A randomized controlled trial conducted on the Medical Teaching Unit of a Canadian tertiary care centre will evaluate the efficacy and cost-effectiveness of a TOC communication tool. Medical in-patients admitted to the unit will be considered for this study. Data will be collected upon admission, and a total of 1400 patients will be randomized. The control group's acute care stay will be summarized using a traditional dictated summary, while the intervention group will have a summary generated using the TOC communication tool. The primary outcome will be a composite, at 3 months, of death or readmission to any Alberta acute-care hospital. Secondary outcomes will be the occurrence of post-discharge adverse events and adverse drug events at 1 month post discharge. Patients with adverse outcomes will have their cases reviewed by two Royal College certified internists or College-certified family physicians, blinded to patients' group assignments, to determine the type, severity, preventability and ameliorability of all detected adverse outcomes. An accompanying economic evaluation will assess the cost per life saved, cost per readmission avoided and cost per QALY gained with the TOC communication tool compared to traditional dictation summaries.

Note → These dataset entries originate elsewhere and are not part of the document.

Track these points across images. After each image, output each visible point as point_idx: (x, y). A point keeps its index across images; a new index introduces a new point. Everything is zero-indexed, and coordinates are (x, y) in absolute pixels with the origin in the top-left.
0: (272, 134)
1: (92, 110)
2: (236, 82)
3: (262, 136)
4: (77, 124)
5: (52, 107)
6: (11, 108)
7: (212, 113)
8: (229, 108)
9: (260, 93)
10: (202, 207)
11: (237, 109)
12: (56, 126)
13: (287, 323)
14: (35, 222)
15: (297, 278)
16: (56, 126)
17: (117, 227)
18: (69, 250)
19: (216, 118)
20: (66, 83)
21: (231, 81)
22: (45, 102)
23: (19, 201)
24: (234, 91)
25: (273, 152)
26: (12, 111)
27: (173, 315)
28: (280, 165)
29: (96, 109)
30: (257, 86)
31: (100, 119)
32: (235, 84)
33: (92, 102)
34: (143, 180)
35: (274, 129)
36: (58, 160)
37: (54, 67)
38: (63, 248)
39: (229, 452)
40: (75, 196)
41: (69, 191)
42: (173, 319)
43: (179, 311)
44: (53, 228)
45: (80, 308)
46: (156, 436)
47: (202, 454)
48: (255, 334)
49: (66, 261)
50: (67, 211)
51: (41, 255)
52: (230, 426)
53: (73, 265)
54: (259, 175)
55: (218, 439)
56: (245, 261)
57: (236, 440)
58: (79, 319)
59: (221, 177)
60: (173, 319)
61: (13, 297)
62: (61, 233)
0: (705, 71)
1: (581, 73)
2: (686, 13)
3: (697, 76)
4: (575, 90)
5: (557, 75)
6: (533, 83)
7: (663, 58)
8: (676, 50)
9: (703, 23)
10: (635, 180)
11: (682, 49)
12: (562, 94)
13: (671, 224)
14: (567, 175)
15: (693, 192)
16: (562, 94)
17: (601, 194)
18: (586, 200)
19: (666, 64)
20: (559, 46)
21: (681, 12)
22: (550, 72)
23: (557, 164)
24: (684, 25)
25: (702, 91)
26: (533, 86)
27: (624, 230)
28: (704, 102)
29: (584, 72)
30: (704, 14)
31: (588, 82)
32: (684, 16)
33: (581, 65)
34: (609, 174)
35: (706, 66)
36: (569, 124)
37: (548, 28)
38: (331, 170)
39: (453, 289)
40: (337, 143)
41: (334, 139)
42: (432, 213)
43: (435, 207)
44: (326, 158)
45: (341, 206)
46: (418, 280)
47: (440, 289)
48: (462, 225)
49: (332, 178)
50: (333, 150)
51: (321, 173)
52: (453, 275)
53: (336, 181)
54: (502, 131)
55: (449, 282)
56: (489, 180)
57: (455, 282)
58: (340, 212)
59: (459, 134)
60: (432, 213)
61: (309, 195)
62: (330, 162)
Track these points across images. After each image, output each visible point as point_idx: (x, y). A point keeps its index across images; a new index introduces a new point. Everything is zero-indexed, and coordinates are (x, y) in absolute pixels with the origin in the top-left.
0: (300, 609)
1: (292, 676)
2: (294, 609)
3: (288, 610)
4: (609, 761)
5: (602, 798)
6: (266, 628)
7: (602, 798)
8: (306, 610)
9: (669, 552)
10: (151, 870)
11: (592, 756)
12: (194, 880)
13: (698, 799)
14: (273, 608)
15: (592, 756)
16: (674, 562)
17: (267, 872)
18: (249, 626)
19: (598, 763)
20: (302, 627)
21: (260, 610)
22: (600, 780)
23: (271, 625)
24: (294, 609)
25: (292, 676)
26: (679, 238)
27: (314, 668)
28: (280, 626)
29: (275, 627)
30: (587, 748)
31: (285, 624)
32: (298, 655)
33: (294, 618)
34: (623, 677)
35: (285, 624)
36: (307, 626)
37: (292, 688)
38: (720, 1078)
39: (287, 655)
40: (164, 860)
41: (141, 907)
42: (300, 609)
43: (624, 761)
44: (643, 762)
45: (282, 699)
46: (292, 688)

This paper outlines the study protocol for a randomized controlled trial evaluating an electronic transfer-of-care communication tool, with sufficient statistical power to assess the impact of the tool on the significant outcomes of post-discharge death or readmission. The study findings will inform health systems around the world on the potential benefits of such tools, and the value for money associated with their widespread implementation.
ClinicalTrials.gov NCT01402609.
急性护理和社区护理之间的过渡是医疗保健服务中的一个脆弱时期。这一时期的脆弱性归因于患者在住院期间药物治疗方案的变化、未能解决入院和出院之间的差异以及患者/家庭在出院时承担护理责任并向初级保健医生转达重要信息的负担。电子通信平台可以在急性护理和社区护理医生(和其他社区提供者)之间提供即时联系,旨在确保信息的持续传递。这项研究考察了一种转移护理(TOC)通信工具是否对减少医院再入院、不良事件和不良药物事件以及降低死亡率有效且具有成本效益。
在加拿大一家三级保健中心的医疗教学单位进行的一项随机对照试验将评估 TOC 通信工具的疗效和成本效益。该单位收治的住院患者将被纳入本研究。数据将在入院时收集,共有 1400 名患者将被随机分组。对照组的急性护理期间将使用传统的口述摘要进行总结,而干预组将使用 TOC 通信工具生成摘要。主要结局是 3 个月时的复合结局,包括死亡或任何艾伯塔省急性护理医院的再入院。次要结局是出院后 1 个月的不良事件和不良药物事件的发生。发生不良结局的患者将由两名皇家学院认证的内科医生或学院认证的家庭医生进行病例审查,审查人员对患者的分组情况不知情,以确定所有检测到的不良结局的类型、严重程度、可预防程度和可改善程度。伴随的经济评估将评估与传统口述摘要相比,使用 TOC 通信工具的成本效益,包括每挽救一条生命的成本、每避免一次再入院的成本和每获得一个质量调整生命年的成本。
本文概述了一项评估电子转移护理通信工具的随机对照试验的研究方案,该试验具有足够的统计效力来评估该工具对出院后死亡或再入院等重要结局的影响。研究结果将为世界各地的卫生系统提供有关此类工具潜在益处的信息,以及与广泛实施相关的成本效益。
ClinicalTrials.gov NCT01402609。